NOTE: A Bloom filter with just one hash function is equivalent to ordinary hashing.
- Generates a random string
- Check the bloom filter for uniqueness
- Adds the shortened address to the bloom filter
- Duplicates follow regenerate process
When you request a url, another script looks in the database for the random string, and if its found redirects you to the site. This is of course more complicated in production due to needed features like abuse prevention, URL filtering, spam prevention, URL verification, etc.

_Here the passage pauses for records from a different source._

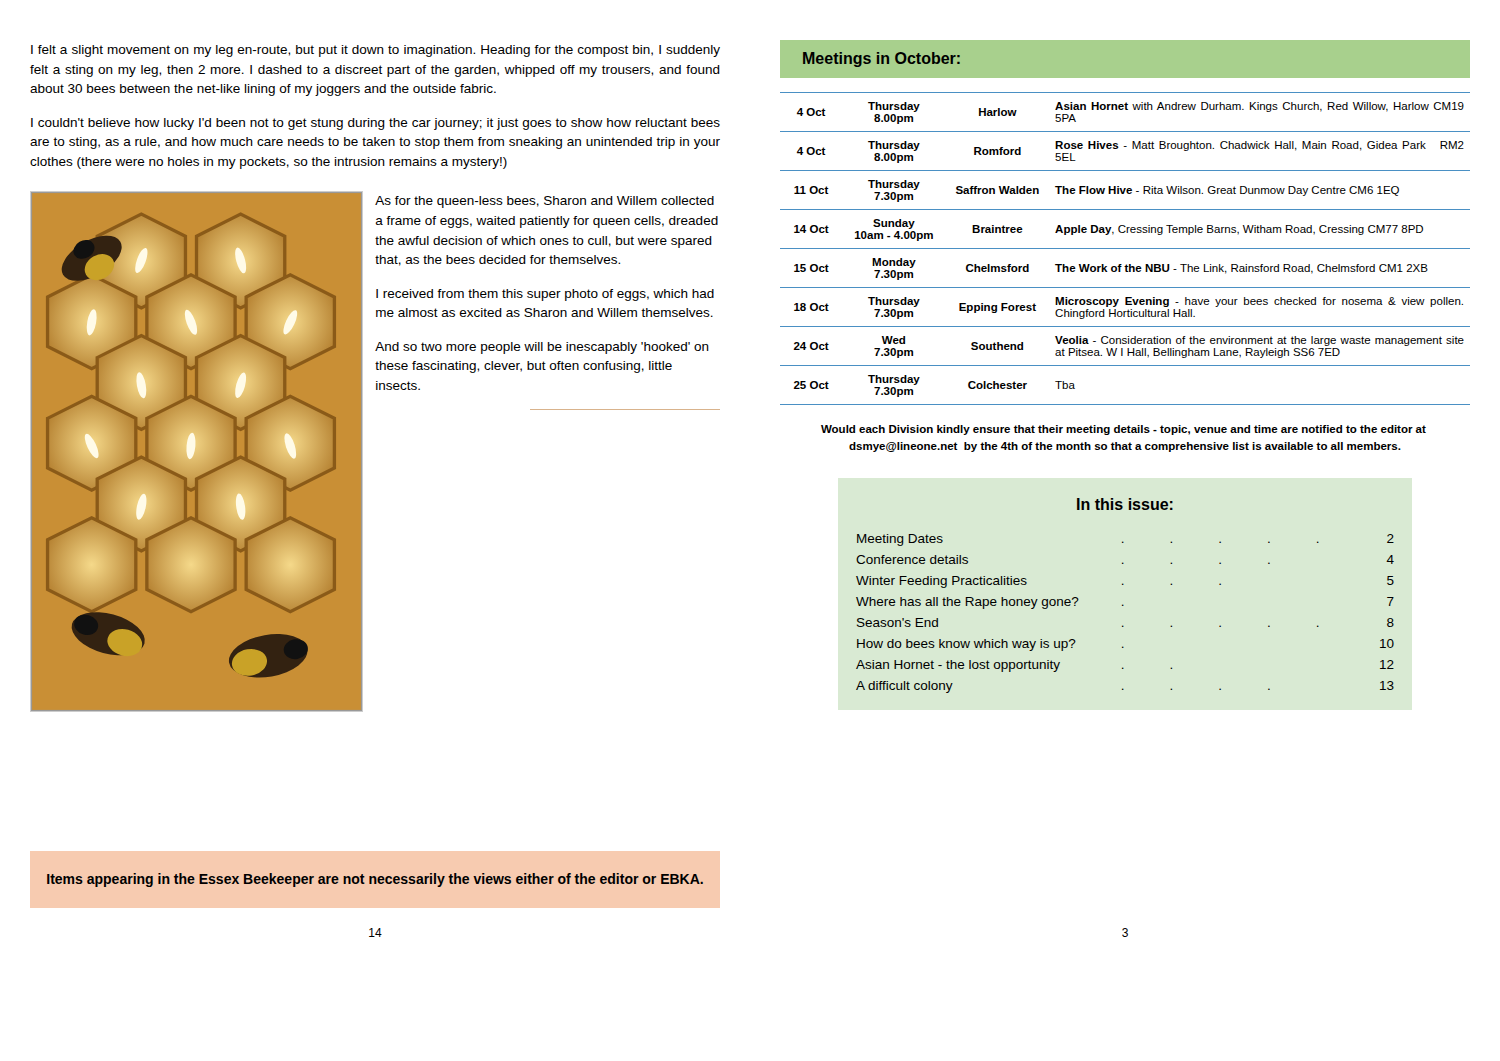I felt a slight movement on my leg en-route, but put it down to imagination. Heading for the compost bin, I suddenly felt a sting on my leg, then 2 more. I dashed to a discreet part of the garden, whipped off my trousers, and found about 30 bees between the net-like lining of my joggers and the outside fabric.
I couldn't believe how lucky I'd been not to get stung during the car journey; it just goes to show how reluctant bees are to sting, as a rule, and how much care needs to be taken to stop them from sneaking an unintended trip in your clothes (there were no holes in my pockets, so the intrusion remains a mystery!)
As for the queen-less bees, Sharon and Willem collected a frame of eggs, waited patiently for queen cells, dreaded the awful decision of which ones to cull, but were spared that, as the bees decided for themselves.
I received from them this super photo of eggs, which had me almost as excited as Sharon and Willem themselves.
And so two more people will be inescapably 'hooked' on these fascinating, clever, but often confusing, little insects.
Items appearing in the Essex Beekeeper are not necessarily the views either of the editor or EBKA.
14
Meetings in October:
| 4 Oct | Thursday 8.00pm | Harlow | Asian Hornet with Andrew Durham. Kings Church, Red Willow, Harlow CM19 5PA |
| 4 Oct | Thursday 8.00pm | Romford | Rose Hives - Matt Broughton. Chadwick Hall, Main Road, Gidea Park RM2 5EL |
| 11 Oct | Thursday 7.30pm | Saffron Walden | The Flow Hive - Rita Wilson. Great Dunmow Day Centre CM6 1EQ |
| 14 Oct | Sunday 10am - 4.00pm | Braintree | Apple Day , Cressing Temple Barns, Witham Road, Cressing CM77 8PD |
| 15 Oct | Monday 7.30pm | Chelmsford | The Work of the NBU - The Link, Rainsford Road, Chelmsford CM1 2XB |
| 18 Oct | Thursday 7.30pm | Epping Forest | Microscopy Evening - have your bees checked for nosema & view pollen. Chingford Horticultural Hall. |
| 24 Oct | Wed 7.30pm | Southend | Veolia - Consideration of the environment at the large waste management site at Pitsea. W I Hall, Bellingham Lane, Rayleigh SS6 7ED |
| 25 Oct | Thursday 7.30pm | Colchester | Tba |
Would each Division kindly ensure that their meeting details - topic, venue and time are notified to the editor at dsmye@lineone.net by the 4th of the month so that a comprehensive list is available to all members.
In this issue:
| Meeting Dates | . . . . . | 2 |
| Conference details | . . . . | 4 |
| Winter Feeding Practicalities | . . . | 5 |
| Where has all the Rape honey gone? | . | 7 |
| Season's End | . . . . . | 8 |
| How do bees know which way is up? | . | 10 |
| Asian Hornet - the lost opportunity | . . | 12 |
| A difficult colony | . . . . | 13 |
3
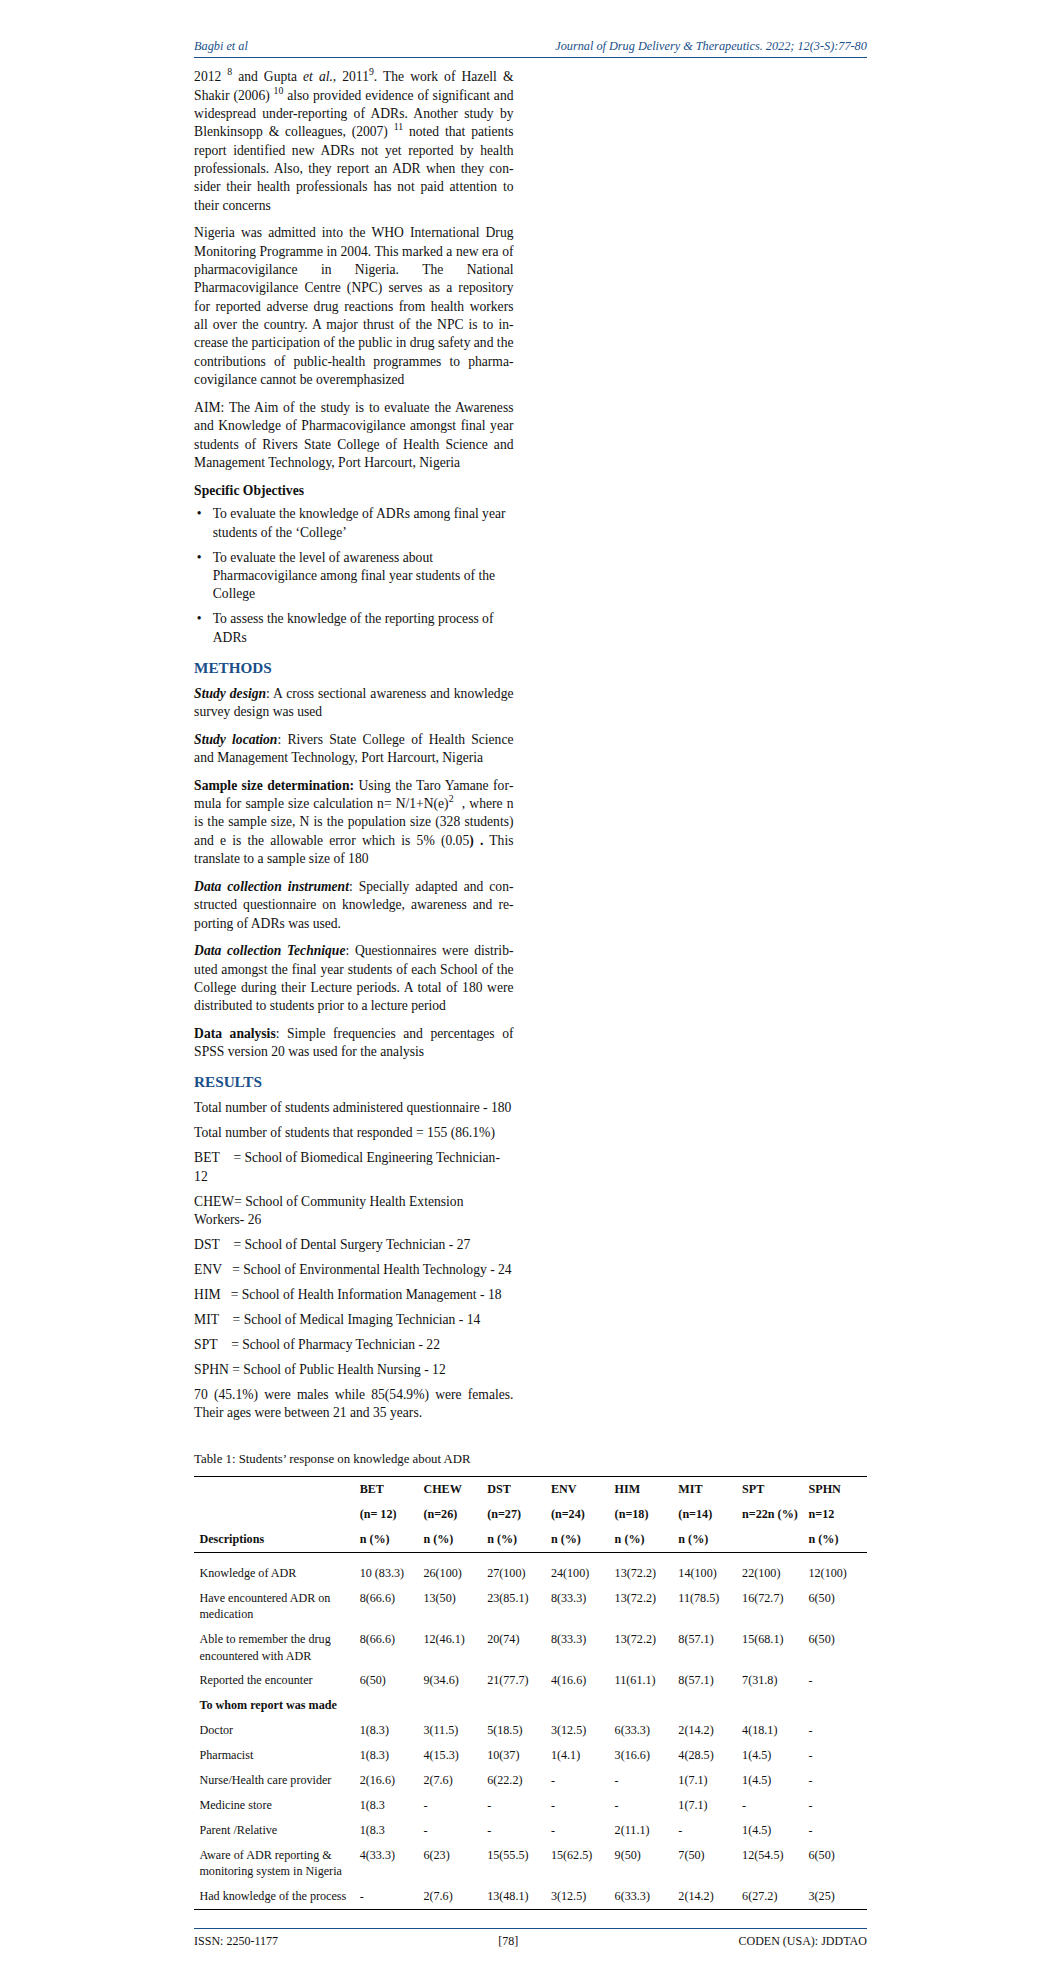Bagbi et al
Journal of Drug Delivery & Therapeutics. 2022; 12(3-S):77-80
2012 8 and Gupta et al., 20119. The work of Hazell & Shakir (2006) 10 also provided evidence of significant and widespread under-reporting of ADRs. Another study by Blenkinsopp & colleagues, (2007) 11 noted that patients report identified new ADRs not yet reported by health professionals. Also, they report an ADR when they consider their health professionals has not paid attention to their concerns
Nigeria was admitted into the WHO International Drug Monitoring Programme in 2004. This marked a new era of pharmacovigilance in Nigeria. The National Pharmacovigilance Centre (NPC) serves as a repository for reported adverse drug reactions from health workers all over the country. A major thrust of the NPC is to increase the participation of the public in drug safety and the contributions of public-health programmes to pharmacovigilance cannot be overemphasized
AIM: The Aim of the study is to evaluate the Awareness and Knowledge of Pharmacovigilance amongst final year students of Rivers State College of Health Science and Management Technology, Port Harcourt, Nigeria
Specific Objectives
To evaluate the knowledge of ADRs among final year students of the ‘College’
To evaluate the level of awareness about Pharmacovigilance among final year students of the College
To assess the knowledge of the reporting process of ADRs
METHODS
Study design: A cross sectional awareness and knowledge survey design was used
Study location: Rivers State College of Health Science and Management Technology, Port Harcourt, Nigeria
Sample size determination: Using the Taro Yamane formula for sample size calculation n= N/1+N(e)2 , where n is the sample size, N is the population size (328 students) and e is the allowable error which is 5% (0.05) . This translate to a sample size of 180
Data collection instrument: Specially adapted and constructed questionnaire on knowledge, awareness and reporting of ADRs was used.
Data collection Technique: Questionnaires were distributed amongst the final year students of each School of the College during their Lecture periods. A total of 180 were distributed to students prior to a lecture period
Data analysis: Simple frequencies and percentages of SPSS version 20 was used for the analysis
RESULTS
Total number of students administered questionnaire - 180
Total number of students that responded = 155 (86.1%)
BET = School of Biomedical Engineering Technician- 12
CHEW= School of Community Health Extension Workers- 26
DST = School of Dental Surgery Technician - 27
ENV = School of Environmental Health Technology - 24
HIM = School of Health Information Management - 18
MIT = School of Medical Imaging Technician - 14
SPT = School of Pharmacy Technician - 22
SPHN = School of Public Health Nursing - 12
70 (45.1%) were males while 85(54.9%) were females. Their ages were between 21 and 35 years.
Table 1: Students’ response on knowledge about ADR
| | BET | CHEW | DST | ENV | HIM | MIT | SPT | SPHN |
| --- | --- | --- | --- | --- | --- | --- | --- | --- |
| | (n= 12) | (n=26) | (n=27) | (n=24) | (n=18) | (n=14) | n=22n (%) | n=12 |
| Descriptions | n (%) | n (%) | n (%) | n (%) | n (%) | n (%) | | n (%) |
| Knowledge of ADR | 10 (83.3) | 26(100) | 27(100) | 24(100) | 13(72.2) | 14(100) | 22(100) | 12(100) |
| Have encountered ADR on medication | 8(66.6) | 13(50) | 23(85.1) | 8(33.3) | 13(72.2) | 11(78.5) | 16(72.7) | 6(50) |
| Able to remember the drug encountered with ADR | 8(66.6) | 12(46.1) | 20(74) | 8(33.3) | 13(72.2) | 8(57.1) | 15(68.1) | 6(50) |
| Reported the encounter | 6(50) | 9(34.6) | 21(77.7) | 4(16.6) | 11(61.1) | 8(57.1) | 7(31.8) | - |
| To whom report was made | | | | | | | | |
| Doctor | 1(8.3) | 3(11.5) | 5(18.5) | 3(12.5) | 6(33.3) | 2(14.2) | 4(18.1) | - |
| Pharmacist | 1(8.3) | 4(15.3) | 10(37) | 1(4.1) | 3(16.6) | 4(28.5) | 1(4.5) | - |
| Nurse/Health care provider | 2(16.6) | 2(7.6) | 6(22.2) | - | - | 1(7.1) | 1(4.5) | - |
| Medicine store | 1(8.3 | - | - | - | - | 1(7.1) | - | - |
| Parent /Relative | 1(8.3 | - | - | - | 2(11.1) | - | 1(4.5) | - |
| Aware of ADR reporting & monitoring system in Nigeria | 4(33.3) | 6(23) | 15(55.5) | 15(62.5) | 9(50) | 7(50) | 12(54.5) | 6(50) |
| Had knowledge of the process | - | 2(7.6) | 13(48.1) | 3(12.5) | 6(33.3) | 2(14.2) | 6(27.2) | 3(25) |
ISSN: 2250-1177
[78]
CODEN (USA): JDDTAO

Other applications for bloom filters could be SPAM url checking, Weak Password Dictionary detection engine, network malware payload detection. Memory requirements in memory is small in comparison to storing hashes. For instance 14 million SHA1 hashes require 291 megabytes. RDS to almost 6GB. Forget about fast retrieve if you need to go across the network or to query a DB. Lookups will be limited to thousands for requests per second. Imagine instant access via memory search using Bloom filters.
I guess bloom filters can be used for streams of data. Log data. User behaviour data, or raw firehose analysis of user generated content. I have seen some research that deals with time reduction of query or the use of bloom filters on network packet analysis.